I don't know if you use Kongs but for Lincoln I freeze a kong solid and give it to him before I leave so he has somthing to do I also give him his afternoon meal from a Kong Wobbler so that he is still stimulated. For me making sure that they are have something to do and each other to be with while i'm gone makes me feel much better. 

Same as everyone else here they are able to roam free while I'm home. They are my joy and my everything so when I come home nothing makes me happier than spending time with them. I'm sure it is the same for everyone else working full time, I believe that it makes the time that we do spend together so much more precious I appreciate them more and when I do have free time I make sure it's puppy friendly places we go because I want every minute with my fur family that I can. -I don't mean to say that those lucky stay at home mom's/dads don't love their babies just as much-

That's just my two cents of course


----------



## LadyJ

I worked for 48 years and my dogs stayed by themselves all day. I had two most of the time, so they had company. If the dog was trustworthy, it was allowed to be loose in the house. If not, it was confined, probably in the kitchen, some big area with tile. They got lots and lots of attention when I was home and slept with me all night. Dogs don't have any concept of time as far as how long, so they don't know if you're gone for 10 minutes or 10 hours. I used to run the video camera now and then just to see what they did while I was gone. They slept mostly. They always got the best of care and were loved a lot, so I didn't feel guilty about having to leave them. They had a good life because I worked ... most people have to work ... dogs are able to adjust wonderfully. I'm retired now and love being home most of the time and being able to spend time with my dogs. They still sleep most of the day!

Jeanette


----------



## rudy's gal

Just wanted to reiterate my thanks to ALL of you. You've put me at ease. xoxo  What a great group of chi people!


----------



## Ness♥Bella

I work Mon thru Friday 8 am- 5 pm so of course Bella is home alone. I keep her in her playpen inside and she has access to the outside screened in lanai where she uses her Potty Patch. I walk her in the morning and then when I get home. My son is home from Classes around 12 so he keeps her busy and playing. 
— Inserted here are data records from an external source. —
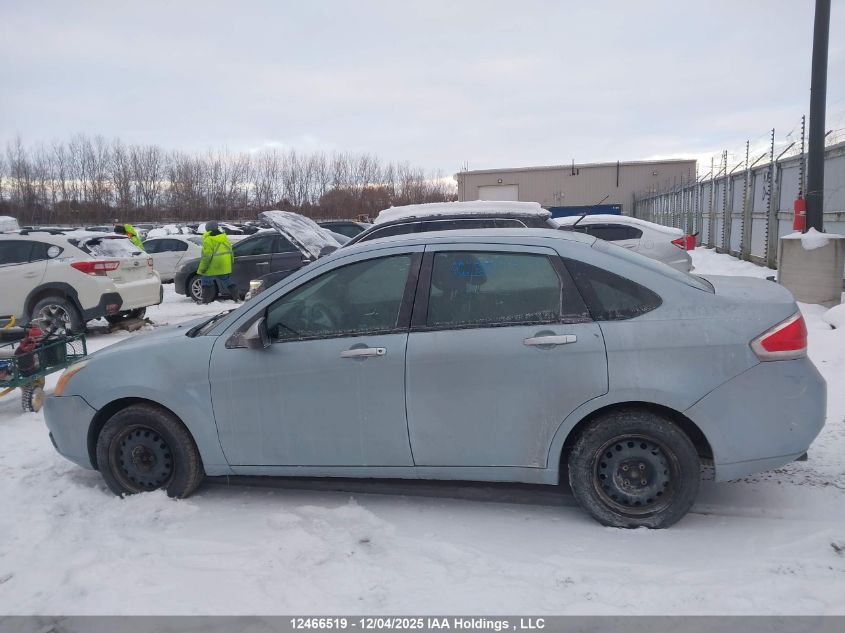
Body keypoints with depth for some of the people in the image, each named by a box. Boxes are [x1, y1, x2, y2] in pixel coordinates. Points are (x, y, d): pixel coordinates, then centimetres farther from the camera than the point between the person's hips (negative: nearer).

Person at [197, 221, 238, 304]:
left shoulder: (208, 240, -14)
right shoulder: (224, 236, 8)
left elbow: (206, 256, -19)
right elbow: (230, 251, 14)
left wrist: (201, 269, -13)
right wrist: (231, 261, 25)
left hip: (212, 268, -6)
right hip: (225, 268, 6)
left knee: (207, 284, 7)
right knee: (229, 283, 16)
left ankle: (206, 301, 6)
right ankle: (236, 298, 17)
No one should ever feel bad about keeping their Chis home alone. If they have food, water and plenty of Toys they will never get bored! I watch Bella from work on a pet cam and she is always busy! I am surprised when I get home that she has any energy left for me, but she always does. 

Don't feel guilty Rudys Gal. Even if what you were doing is wrong(which it is not), one of the reasons people have pets is for that unconditional love. Rudy will love you no matter what.


----------